Saved data entries:
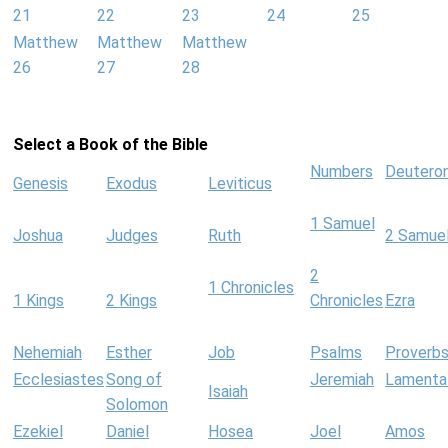
21
22
23
24
25
Matthew
Matthew
Matthew
26
27
28
Select a Book of the Bible
Numbers
Deutero
Genesis
Exodus
Leviticus
1 Samuel
Joshua
Judges
Ruth
2 Samue
2
1 Chronicles
1 Kings
2 Kings
Chronicles
Ezra
Nehemiah
Esther
Job
Psalms
Proverb
Ecclesiastes
Song of
Jeremiah
Lamenta
Isaiah
Solomon
Ezekiel
Daniel
Hosea
Joel
Amos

Exercise directions:
Repeat the records above word for word, apart from the pictures.

Task output:
21
22
23
24
25
Matthew
Matthew
Matthew
26
27
28
Select a Book of the Bible
Numbers
Deutero
Genesis
Exodus
Leviticus
1 Samuel
Joshua
Judges
Ruth
2 Samue
2
1 Chronicles
1 Kings
2 Kings
Chronicles
Ezra
Nehemiah
Esther
Job
Psalms
Proverb
Ecclesiastes
Song of
Jeremiah
Lamenta
Isaiah
Solomon
Ezekiel
Daniel
Hosea
Joel
Amos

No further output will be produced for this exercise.